** Opening Extracted data block **

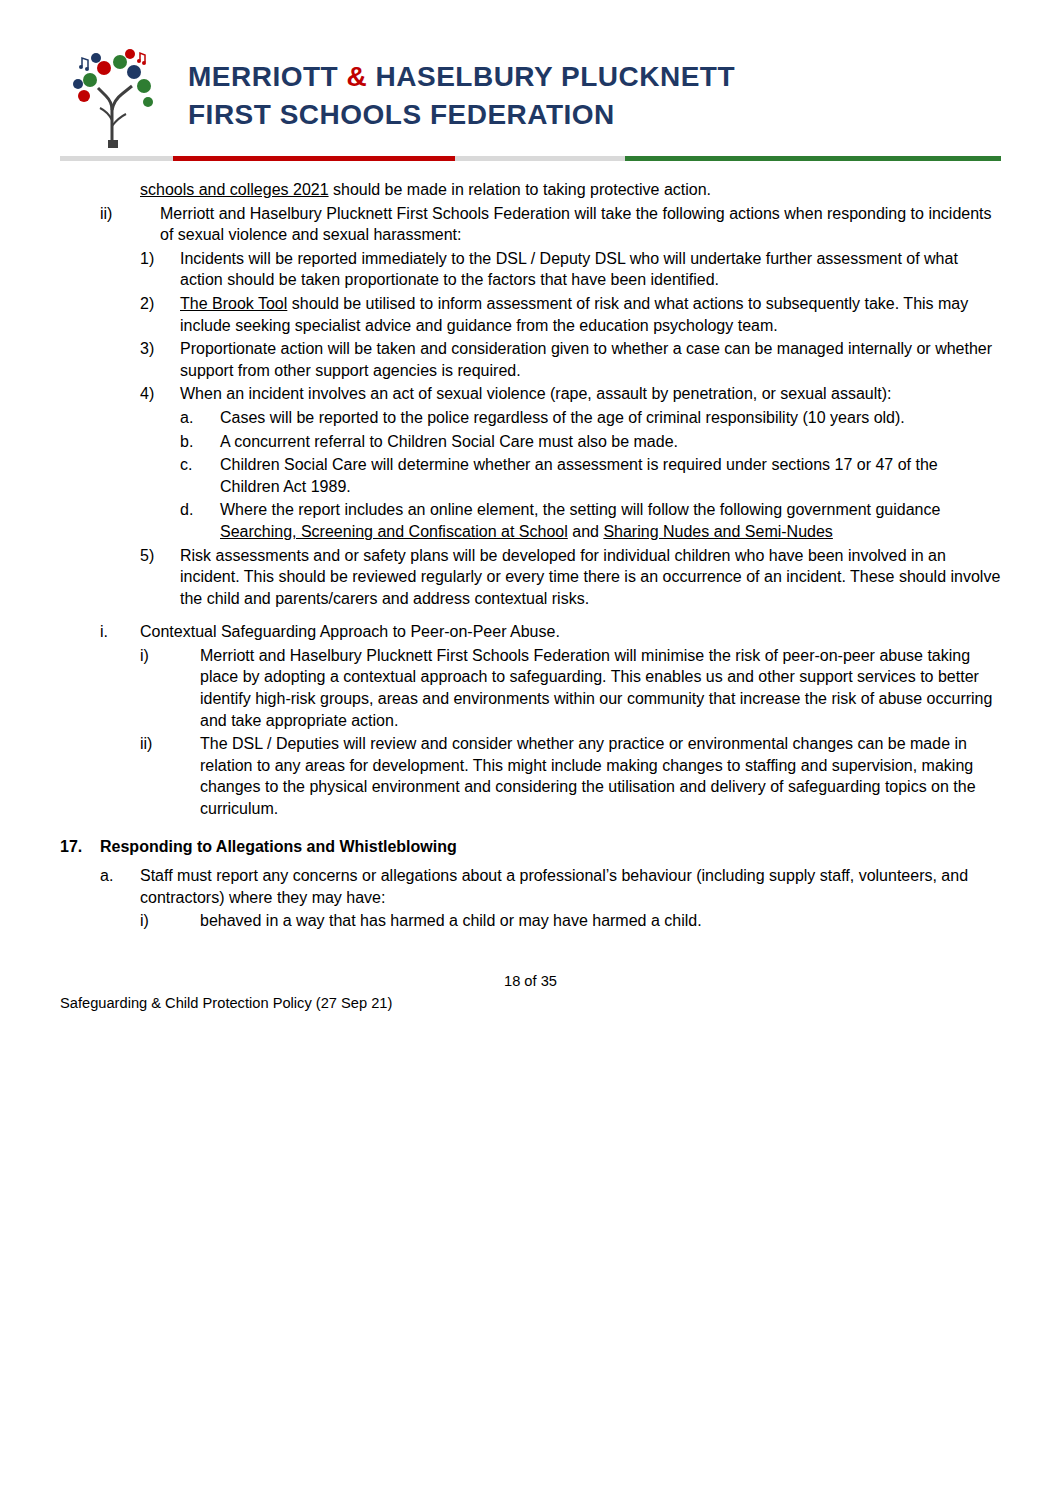MERRIOTT & HASELBURY PLUCKNETT
FIRST SCHOOLS FEDERATION
schools and colleges 2021 should be made in relation to taking protective action.
ii)
Merriott and Haselbury Plucknett First Schools Federation will take the following actions when responding to incidents of sexual violence and sexual harassment:
1)
Incidents will be reported immediately to the DSL / Deputy DSL who will undertake further assessment of what action should be taken proportionate to the factors that have been identified.
2)
The Brook Tool should be utilised to inform assessment of risk and what actions to subsequently take. This may include seeking specialist advice and guidance from the education psychology team.
3)
Proportionate action will be taken and consideration given to whether a case can be managed internally or whether support from other support agencies is required.
4)
When an incident involves an act of sexual violence (rape, assault by penetration, or sexual assault):
a.
Cases will be reported to the police regardless of the age of criminal responsibility (10 years old).
b.
A concurrent referral to Children Social Care must also be made.
c.
Children Social Care will determine whether an assessment is required under sections 17 or 47 of the Children Act 1989.
d.
Where the report includes an online element, the setting will follow the following government guidance Searching, Screening and Confiscation at School and Sharing Nudes and Semi-Nudes
5)
Risk assessments and or safety plans will be developed for individual children who have been involved in an incident. This should be reviewed regularly or every time there is an occurrence of an incident. These should involve the child and parents/carers and address contextual risks.
i.
Contextual Safeguarding Approach to Peer-on-Peer Abuse.
i)
Merriott and Haselbury Plucknett First Schools Federation will minimise the risk of peer-on-peer abuse taking place by adopting a contextual approach to safeguarding. This enables us and other support services to better identify high-risk groups, areas and environments within our community that increase the risk of abuse occurring and take appropriate action.
ii)
The DSL / Deputies will review and consider whether any practice or environmental changes can be made in relation to any areas for development. This might include making changes to staffing and supervision, making changes to the physical environment and considering the utilisation and delivery of safeguarding topics on the curriculum.
17.
Responding to Allegations and Whistleblowing
a.
Staff must report any concerns or allegations about a professional’s behaviour (including supply staff, volunteers, and contractors) where they may have:
i)
behaved in a way that has harmed a child or may have harmed a child.
18 of 35
Safeguarding & Child Protection Policy (27 Sep 21)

** Closing Extracted data block **

◆ Exercise requirements:
The pictures stay out; copy the rest of the data word for word.

◆ Solution to this exercise:
MERRIOTT & HASELBURY PLUCKNETT
FIRST SCHOOLS FEDERATION
schools and colleges 2021 should be made in relation to taking protective action.
ii)
Merriott and Haselbury Plucknett First Schools Federation will take the following actions when responding to incidents of sexual violence and sexual harassment:
1)
Incidents will be reported immediately to the DSL / Deputy DSL who will undertake further assessment of what action should be taken proportionate to the factors that have been identified.
2)
The Brook Tool should be utilised to inform assessment of risk and what actions to subsequently take. This may include seeking specialist advice and guidance from the education psychology team.
3)
Proportionate action will be taken and consideration given to whether a case can be managed internally or whether support from other support agencies is required.
4)
When an incident involves an act of sexual violence (rape, assault by penetration, or sexual assault):
a.
Cases will be reported to the police regardless of the age of criminal responsibility (10 years old).
b.
A concurrent referral to Children Social Care must also be made.
c.
Children Social Care will determine whether an assessment is required under sections 17 or 47 of the Children Act 1989.
d.
Where the report includes an online element, the setting will follow the following government guidance Searching, Screening and Confiscation at School and Sharing Nudes and Semi-Nudes
5)
Risk assessments and or safety plans will be developed for individual children who have been involved in an incident. This should be reviewed regularly or every time there is an occurrence of an incident. These should involve the child and parents/carers and address contextual risks.
i.
Contextual Safeguarding Approach to Peer-on-Peer Abuse.
i)
Merriott and Haselbury Plucknett First Schools Federation will minimise the risk of peer-on-peer abuse taking place by adopting a contextual approach to safeguarding. This enables us and other support services to better identify high-risk groups, areas and environments within our community that increase the risk of abuse occurring and take appropriate action.
ii)
The DSL / Deputies will review and consider whether any practice or environmental changes can be made in relation to any areas for development. This might include making changes to staffing and supervision, making changes to the physical environment and considering the utilisation and delivery of safeguarding topics on the curriculum.
17.
Responding to Allegations and Whistleblowing
a.
Staff must report any concerns or allegations about a professional’s behaviour (including supply staff, volunteers, and contractors) where they may have:
i)
behaved in a way that has harmed a child or may have harmed a child.
18 of 35
Safeguarding & Child Protection Policy (27 Sep 21)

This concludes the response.